====== Supplied text ======
In 2016 I attended the Divine Rawspirations High Tea where speaker Therese Kerr was talking about her company and products. I’ve never really considered whether the skin care products I use are fully certified organic or not, but after listening to Therese I thought maybe we should all be looking at what we put on our skin as well as in our mouth.

20170530_110919-1Do you know that skin care products and cosmetics that are labelled organic are not necessarily Certified Organic? Certified Organic, as oppose to organic, conventional, or natural products, is a fully regulated industry and has to have full traceability of each and every ingredient contained in the product. So if you already use organic products, make sure they’re certified.

The Canberra winter is now well and upon us, and indoor heating and cold winds are a killer on the skin, and can trigger and exacerbate some skin conditions such as eczema and psoriasis—so it’s important to continue a daily moisturising regime, and not just on your face.
====== Data section ======
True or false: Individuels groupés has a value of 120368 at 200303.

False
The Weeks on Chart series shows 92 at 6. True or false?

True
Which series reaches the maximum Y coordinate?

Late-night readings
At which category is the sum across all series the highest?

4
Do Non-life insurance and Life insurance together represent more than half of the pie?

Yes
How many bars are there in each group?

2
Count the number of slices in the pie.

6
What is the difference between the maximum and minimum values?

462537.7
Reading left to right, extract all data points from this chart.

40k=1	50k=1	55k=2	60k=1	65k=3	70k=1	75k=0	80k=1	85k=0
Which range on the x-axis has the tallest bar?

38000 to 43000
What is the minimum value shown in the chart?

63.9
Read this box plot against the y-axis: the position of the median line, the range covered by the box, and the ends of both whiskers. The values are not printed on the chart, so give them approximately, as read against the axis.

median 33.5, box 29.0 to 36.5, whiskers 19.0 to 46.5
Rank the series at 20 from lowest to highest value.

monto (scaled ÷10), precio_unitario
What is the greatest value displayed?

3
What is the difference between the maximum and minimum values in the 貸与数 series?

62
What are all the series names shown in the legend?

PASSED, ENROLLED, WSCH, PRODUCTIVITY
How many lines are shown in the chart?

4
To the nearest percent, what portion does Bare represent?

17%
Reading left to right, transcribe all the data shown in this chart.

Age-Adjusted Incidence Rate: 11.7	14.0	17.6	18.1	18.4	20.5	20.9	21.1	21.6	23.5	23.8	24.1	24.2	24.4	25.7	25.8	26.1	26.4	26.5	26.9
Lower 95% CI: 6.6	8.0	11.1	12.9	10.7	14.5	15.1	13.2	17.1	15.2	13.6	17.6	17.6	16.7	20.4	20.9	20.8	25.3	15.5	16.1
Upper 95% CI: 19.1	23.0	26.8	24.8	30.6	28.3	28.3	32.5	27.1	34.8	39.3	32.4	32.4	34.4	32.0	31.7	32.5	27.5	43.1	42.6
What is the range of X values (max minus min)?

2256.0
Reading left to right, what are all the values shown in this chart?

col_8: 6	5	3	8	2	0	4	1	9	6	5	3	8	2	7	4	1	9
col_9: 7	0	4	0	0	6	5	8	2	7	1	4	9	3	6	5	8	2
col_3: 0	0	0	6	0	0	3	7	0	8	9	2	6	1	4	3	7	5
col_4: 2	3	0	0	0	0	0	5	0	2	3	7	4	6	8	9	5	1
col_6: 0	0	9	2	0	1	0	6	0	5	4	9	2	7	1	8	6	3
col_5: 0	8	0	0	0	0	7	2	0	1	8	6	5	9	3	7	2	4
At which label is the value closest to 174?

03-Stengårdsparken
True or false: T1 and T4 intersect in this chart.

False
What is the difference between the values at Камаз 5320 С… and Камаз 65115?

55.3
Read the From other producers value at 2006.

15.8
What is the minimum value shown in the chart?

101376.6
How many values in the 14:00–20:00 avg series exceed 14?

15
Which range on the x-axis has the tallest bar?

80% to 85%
======
» **Apply what you read**:
[a] Repeat, word for word, the stretch of the skin care passage from "In 2016 I attended" through "in our mouth.".
[b] Proceed with the skin care passage, picking up right after its last sentence.

» **Answers per task**:
[a]
In 2016 I attended the Divine Rawspirations High Tea where speaker Therese Kerr was talking about her company and products. I’ve never really considered whether the skin care products I use are fully certified organic or not, but after listening to Therese I thought maybe we should all be looking at what we put on our skin as well as in our mouth.

[b]
I’ve been using the Divine Hand and Body Moisturiser for about 12 months now (and yes, one pump bottle did last that long!) and it’s brilliant. So brilliant that it’s one of the very few products I’m happy to recommend. The moisturiser is certified organic and made with all natural ingredients including Rosehip and Aloe Vera combined with a variety of essential oils—so it smells divine too! You can also add to your moisturising program with the Divine Lip Balm which contains vitamin E, jojoba oil, and cocoa seed butter.

The Divine Company was founded in 2013 by Therese Kerr, and launched in 2014. It’s 100 per cent Australian owned and all products are manufactured in Australia. All products are certified not to contain any of the following: sulfates, parabens, synthetic or natural fragrances or colours, silicones, and formaldehyde or formaldehyde derivatives.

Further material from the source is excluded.